─── SOURCE DATA ───
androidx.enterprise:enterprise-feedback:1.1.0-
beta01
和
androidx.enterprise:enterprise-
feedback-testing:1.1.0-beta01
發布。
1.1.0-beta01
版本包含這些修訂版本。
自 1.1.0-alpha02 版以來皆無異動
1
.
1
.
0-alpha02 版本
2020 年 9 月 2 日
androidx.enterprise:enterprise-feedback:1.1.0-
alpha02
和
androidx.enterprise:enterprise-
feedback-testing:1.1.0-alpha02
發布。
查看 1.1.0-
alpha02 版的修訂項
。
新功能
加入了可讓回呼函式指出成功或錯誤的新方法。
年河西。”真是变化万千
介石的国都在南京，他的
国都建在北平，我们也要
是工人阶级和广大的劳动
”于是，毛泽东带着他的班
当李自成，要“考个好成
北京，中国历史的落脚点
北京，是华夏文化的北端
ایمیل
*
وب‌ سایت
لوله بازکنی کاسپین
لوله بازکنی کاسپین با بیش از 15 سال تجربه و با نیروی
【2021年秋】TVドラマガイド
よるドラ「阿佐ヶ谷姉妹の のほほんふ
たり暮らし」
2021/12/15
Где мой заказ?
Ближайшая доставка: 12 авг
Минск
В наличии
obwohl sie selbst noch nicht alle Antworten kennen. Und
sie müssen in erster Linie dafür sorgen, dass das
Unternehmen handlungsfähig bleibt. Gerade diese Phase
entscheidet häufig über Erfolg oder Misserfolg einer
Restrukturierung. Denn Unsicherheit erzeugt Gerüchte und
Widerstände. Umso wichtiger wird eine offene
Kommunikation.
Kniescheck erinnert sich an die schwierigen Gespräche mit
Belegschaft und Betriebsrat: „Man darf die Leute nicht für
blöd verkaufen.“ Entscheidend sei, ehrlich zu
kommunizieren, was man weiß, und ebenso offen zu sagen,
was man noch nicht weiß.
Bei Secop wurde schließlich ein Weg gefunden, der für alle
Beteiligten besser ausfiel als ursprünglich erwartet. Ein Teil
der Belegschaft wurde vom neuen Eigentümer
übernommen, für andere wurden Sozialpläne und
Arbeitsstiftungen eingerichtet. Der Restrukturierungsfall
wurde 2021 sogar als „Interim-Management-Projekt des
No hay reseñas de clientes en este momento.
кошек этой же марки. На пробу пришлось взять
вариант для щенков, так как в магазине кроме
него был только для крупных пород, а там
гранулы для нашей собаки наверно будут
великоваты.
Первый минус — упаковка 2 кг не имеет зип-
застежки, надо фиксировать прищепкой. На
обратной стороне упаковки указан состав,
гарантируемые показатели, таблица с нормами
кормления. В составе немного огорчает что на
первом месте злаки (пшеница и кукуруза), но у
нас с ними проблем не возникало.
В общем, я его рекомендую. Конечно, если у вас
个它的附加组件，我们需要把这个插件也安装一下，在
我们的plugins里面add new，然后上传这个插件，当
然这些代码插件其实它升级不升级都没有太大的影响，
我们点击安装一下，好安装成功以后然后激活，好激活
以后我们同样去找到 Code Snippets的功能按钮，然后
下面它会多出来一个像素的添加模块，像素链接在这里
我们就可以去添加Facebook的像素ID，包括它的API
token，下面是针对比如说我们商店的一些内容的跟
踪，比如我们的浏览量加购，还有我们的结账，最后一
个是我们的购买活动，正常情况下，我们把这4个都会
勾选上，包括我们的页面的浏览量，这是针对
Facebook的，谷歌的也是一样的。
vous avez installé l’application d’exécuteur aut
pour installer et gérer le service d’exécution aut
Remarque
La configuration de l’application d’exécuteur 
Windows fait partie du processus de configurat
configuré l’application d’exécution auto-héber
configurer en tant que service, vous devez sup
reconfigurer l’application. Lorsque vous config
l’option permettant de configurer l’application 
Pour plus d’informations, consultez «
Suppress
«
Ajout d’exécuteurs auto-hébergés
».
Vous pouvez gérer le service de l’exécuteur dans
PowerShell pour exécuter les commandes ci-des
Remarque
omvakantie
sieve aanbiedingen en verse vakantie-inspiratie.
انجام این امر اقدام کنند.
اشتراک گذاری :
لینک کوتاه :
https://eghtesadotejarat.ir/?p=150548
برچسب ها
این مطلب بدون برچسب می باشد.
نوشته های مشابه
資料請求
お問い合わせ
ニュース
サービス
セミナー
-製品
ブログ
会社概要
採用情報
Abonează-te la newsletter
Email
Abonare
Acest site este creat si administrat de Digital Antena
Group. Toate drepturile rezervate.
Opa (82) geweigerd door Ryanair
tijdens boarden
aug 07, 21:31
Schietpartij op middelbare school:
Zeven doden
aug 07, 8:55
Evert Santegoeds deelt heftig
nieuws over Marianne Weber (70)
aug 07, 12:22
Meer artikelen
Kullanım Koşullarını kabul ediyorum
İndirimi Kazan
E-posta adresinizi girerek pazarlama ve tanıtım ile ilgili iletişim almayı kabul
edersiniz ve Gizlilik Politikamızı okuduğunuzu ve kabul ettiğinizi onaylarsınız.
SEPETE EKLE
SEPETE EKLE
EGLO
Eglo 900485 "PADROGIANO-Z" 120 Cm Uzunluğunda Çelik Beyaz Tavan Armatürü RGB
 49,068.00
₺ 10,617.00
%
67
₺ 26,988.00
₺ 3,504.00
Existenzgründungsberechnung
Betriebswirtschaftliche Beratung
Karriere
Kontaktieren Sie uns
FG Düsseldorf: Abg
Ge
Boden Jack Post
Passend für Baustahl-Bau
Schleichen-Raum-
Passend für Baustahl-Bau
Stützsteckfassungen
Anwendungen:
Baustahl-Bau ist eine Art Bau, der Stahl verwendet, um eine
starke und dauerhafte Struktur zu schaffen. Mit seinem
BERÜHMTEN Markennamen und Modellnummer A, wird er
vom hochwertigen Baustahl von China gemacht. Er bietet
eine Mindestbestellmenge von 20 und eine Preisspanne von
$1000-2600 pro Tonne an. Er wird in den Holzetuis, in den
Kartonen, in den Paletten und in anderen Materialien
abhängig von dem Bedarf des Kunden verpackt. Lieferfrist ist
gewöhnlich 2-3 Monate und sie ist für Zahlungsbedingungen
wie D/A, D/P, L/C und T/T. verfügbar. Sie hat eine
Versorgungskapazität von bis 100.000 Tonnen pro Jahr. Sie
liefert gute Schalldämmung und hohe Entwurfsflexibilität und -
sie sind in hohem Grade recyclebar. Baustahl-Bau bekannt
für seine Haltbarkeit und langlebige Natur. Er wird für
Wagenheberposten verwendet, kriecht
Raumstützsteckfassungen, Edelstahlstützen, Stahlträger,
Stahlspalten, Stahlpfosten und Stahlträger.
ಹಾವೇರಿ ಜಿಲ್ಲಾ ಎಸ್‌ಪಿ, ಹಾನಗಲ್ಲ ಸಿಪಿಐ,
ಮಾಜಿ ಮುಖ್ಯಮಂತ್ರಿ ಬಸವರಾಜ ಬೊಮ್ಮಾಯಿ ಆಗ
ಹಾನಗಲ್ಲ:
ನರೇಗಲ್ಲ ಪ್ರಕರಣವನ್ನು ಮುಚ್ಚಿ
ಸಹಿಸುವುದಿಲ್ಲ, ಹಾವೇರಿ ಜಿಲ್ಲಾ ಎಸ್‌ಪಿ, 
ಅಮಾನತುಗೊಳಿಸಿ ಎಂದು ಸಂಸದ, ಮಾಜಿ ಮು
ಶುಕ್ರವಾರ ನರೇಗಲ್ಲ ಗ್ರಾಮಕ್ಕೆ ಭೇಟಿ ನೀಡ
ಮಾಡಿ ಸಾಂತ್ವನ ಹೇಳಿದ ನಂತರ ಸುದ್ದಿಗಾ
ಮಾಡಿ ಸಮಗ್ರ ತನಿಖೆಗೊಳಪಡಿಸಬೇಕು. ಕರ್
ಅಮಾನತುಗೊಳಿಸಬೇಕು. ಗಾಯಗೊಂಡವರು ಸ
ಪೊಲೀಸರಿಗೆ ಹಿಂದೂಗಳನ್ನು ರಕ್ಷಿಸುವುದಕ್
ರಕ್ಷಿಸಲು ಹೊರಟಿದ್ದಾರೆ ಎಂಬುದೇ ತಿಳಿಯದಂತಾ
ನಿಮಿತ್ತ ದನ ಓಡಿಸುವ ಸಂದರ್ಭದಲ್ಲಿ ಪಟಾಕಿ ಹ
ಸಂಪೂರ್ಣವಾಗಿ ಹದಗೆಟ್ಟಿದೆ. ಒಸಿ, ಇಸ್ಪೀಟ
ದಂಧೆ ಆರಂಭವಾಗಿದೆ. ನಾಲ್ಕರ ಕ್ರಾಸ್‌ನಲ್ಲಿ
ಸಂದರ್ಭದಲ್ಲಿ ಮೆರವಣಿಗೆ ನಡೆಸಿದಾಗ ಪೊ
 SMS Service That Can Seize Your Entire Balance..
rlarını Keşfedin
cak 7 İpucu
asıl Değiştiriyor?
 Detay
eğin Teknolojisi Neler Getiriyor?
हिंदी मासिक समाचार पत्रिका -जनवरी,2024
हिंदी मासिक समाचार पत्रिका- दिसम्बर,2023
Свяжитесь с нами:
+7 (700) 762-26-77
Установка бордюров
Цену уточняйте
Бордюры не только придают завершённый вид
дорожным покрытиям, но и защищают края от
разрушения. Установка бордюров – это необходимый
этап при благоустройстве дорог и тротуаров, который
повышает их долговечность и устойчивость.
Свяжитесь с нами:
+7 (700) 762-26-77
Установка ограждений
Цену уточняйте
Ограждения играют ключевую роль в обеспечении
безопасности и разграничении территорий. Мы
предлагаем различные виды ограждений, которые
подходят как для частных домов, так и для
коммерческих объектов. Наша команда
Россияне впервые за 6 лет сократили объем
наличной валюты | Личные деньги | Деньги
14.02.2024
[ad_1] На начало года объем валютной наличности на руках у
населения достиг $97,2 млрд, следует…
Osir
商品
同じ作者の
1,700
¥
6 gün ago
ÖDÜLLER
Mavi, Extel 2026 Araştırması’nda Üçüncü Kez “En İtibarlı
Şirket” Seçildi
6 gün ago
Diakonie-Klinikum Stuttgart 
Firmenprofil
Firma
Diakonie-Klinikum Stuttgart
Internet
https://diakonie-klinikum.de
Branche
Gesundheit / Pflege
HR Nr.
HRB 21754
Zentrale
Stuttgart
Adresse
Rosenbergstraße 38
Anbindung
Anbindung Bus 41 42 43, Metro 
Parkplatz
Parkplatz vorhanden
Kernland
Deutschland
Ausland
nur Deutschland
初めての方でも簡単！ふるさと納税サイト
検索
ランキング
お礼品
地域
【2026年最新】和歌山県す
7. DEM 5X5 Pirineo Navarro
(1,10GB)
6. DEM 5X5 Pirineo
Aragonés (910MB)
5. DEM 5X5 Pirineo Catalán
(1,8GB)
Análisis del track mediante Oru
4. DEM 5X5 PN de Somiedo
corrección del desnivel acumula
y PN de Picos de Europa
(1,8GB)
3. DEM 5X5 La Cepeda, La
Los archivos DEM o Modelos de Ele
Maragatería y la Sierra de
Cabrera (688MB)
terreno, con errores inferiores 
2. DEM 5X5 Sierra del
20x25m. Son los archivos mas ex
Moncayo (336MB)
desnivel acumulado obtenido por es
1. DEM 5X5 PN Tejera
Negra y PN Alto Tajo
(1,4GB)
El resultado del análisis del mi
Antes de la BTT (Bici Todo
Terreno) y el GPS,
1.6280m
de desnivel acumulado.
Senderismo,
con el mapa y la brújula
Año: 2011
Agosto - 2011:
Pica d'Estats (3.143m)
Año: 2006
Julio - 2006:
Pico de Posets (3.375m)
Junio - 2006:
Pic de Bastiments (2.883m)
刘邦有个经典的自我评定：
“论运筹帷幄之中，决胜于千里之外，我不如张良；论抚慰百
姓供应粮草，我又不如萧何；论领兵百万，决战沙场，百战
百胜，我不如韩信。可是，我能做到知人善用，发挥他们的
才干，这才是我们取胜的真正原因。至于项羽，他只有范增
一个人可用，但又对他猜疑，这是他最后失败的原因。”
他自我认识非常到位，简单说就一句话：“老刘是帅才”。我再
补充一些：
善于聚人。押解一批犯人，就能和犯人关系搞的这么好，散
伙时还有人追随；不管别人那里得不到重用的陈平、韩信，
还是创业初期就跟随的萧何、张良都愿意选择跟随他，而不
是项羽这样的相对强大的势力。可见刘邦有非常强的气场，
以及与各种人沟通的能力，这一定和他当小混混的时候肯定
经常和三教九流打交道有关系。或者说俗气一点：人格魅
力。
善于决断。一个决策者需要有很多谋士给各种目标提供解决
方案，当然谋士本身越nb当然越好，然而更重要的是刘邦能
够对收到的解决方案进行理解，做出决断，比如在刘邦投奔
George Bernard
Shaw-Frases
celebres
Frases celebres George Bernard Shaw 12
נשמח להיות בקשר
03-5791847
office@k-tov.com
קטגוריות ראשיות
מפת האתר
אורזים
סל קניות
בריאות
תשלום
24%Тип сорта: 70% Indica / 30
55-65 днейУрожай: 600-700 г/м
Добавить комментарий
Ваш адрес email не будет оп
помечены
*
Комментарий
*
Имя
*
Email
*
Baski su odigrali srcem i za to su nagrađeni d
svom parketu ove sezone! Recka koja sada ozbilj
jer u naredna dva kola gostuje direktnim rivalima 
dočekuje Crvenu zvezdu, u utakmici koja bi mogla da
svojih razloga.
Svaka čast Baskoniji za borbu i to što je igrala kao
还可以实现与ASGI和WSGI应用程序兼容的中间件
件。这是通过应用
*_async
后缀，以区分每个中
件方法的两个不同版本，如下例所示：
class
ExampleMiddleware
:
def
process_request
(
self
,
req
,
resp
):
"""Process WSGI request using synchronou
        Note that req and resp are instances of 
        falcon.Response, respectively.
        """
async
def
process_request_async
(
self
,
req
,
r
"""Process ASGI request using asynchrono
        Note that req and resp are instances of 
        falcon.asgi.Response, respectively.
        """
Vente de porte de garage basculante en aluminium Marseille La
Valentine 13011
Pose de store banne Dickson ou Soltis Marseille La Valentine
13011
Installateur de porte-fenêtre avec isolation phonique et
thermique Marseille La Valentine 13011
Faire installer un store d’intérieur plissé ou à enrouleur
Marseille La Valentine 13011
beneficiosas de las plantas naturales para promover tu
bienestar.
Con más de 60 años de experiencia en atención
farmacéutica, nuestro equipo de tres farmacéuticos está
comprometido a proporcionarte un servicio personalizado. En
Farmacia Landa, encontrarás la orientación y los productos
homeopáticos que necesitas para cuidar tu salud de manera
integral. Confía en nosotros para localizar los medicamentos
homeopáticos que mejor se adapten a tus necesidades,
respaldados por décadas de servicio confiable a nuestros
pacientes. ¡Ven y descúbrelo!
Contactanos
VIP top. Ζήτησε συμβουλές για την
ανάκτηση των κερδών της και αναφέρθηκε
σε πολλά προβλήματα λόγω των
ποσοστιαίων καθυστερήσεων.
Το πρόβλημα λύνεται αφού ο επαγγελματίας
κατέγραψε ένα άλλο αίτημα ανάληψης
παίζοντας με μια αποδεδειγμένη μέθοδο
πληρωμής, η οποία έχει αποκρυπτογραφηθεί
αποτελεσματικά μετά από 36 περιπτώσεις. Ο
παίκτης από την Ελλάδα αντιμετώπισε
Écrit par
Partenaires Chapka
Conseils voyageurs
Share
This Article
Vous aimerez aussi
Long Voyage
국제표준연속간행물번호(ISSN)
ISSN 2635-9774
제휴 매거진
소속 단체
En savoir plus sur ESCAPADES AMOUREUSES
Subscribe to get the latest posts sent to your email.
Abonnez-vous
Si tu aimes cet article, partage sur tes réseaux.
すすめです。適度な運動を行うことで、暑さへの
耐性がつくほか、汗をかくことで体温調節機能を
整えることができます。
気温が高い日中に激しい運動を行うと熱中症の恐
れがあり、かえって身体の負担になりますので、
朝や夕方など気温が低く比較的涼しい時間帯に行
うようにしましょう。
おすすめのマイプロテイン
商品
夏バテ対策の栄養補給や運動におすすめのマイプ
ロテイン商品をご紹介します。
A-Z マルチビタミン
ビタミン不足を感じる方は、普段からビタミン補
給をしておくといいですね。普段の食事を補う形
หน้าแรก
───
Please reproduce the material unchanged, starting at its first line and stopping after the line that contains "北京，是华夏文化的北端".

androidx.enterprise:enterprise-feedback:1.1.0-
beta01
和
androidx.enterprise:enterprise-
feedback-testing:1.1.0-beta01
發布。
1.1.0-beta01
版本包含這些修訂版本。
自 1.1.0-alpha02 版以來皆無異動
1
.
1
.
0-alpha02 版本
2020 年 9 月 2 日
androidx.enterprise:enterprise-feedback:1.1.0-
alpha02
和
androidx.enterprise:enterprise-
feedback-testing:1.1.0-alpha02
發布。
查看 1.1.0-
alpha02 版的修訂項
。
新功能
加入了可讓回呼函式指出成功或錯誤的新方法。
年河西。”真是变化万千
介石的国都在南京，他的
国都建在北平，我们也要
是工人阶级和广大的劳动
”于是，毛泽东带着他的班
当李自成，要“考个好成
北京，中国历史的落脚点
北京，是华夏文化的北端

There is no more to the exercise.